The task is to first estimate the second degree Maclaurin series of $e^{-x^2}$ and thus estimate the integral of the function from $0$ to $0.5$. This part is no problem.

The following task is to estimate the error for this estimation. I used the regular approach with calculating the third derivative and using it with the formulae for the reminder of Taylor polynomials which apparently is wrong. However doing the same thing with $4$-th derivative works but I have no idea why.

I know that in maclaurin formulae the term including third derivative becomes $0$ however I don't know how this is connected to the error calculation.

Also I'm aware of the method with $t=-x^2$ substitution of in $e^t$ expansion, but I don't understand why the normal method does not work.

Sorry if I'm too vague.

Answer 1

Let us first deal with the function itself. The MacLaurin expansion has the shape $1-\frac{x^2}{1!}+\frac{x^4}{2!}-\frac{x^6}{3!}+\cdots$. Integrating from $0$ to $x$, we find that the Maclaurin expansion for the area up to $x$ has Maclaurin expansion $x-\frac{x^3}{3\cdot 1!}+\frac{x^5}{5\cdot 2!}-\frac{x^7}{7\cdot 3!}+\cdots$.

For the function, you were asked to truncate just after the $\frac{x^2}{1!}$ term. You can estimate the error in terms of the third derivative, evaluated at some unknown place $\xi$ between, in this case, $0$ and $0.5$. Now in fact this $\xi$ is close to $0$, but you do not officially know that, and the upper bound on the error that you get is quite a bit too pessimistic.

However, as you observed, the coefficient of $x^3$ is $0$, and therefore the Maclaurin polynomial up to $x^2$ is exactly the same as the Maclaurin polynomial up to $x^3$. So the error can be expressed in terms of the fourth derivative, and this gives a nicer upper bound on the error.

There is another way of looking at things that does not use the Lagrange formula for the remainder.
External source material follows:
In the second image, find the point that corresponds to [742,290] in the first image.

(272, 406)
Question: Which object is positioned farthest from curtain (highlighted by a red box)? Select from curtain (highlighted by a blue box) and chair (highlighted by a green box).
Note that the Maclaurin polynomial, at least for $x\le 1$, is an alternating series. So the truncation error is less, in absolute value, than the first "neglected" term. This term has absolute value $\frac{x^4}{2!}$. So the absolute value of the error when we evaluate at $x=0.5$ is less than $\frac{(0.5)^2}{2!}$.

The error estimation for the integral uses exactly the same ideas.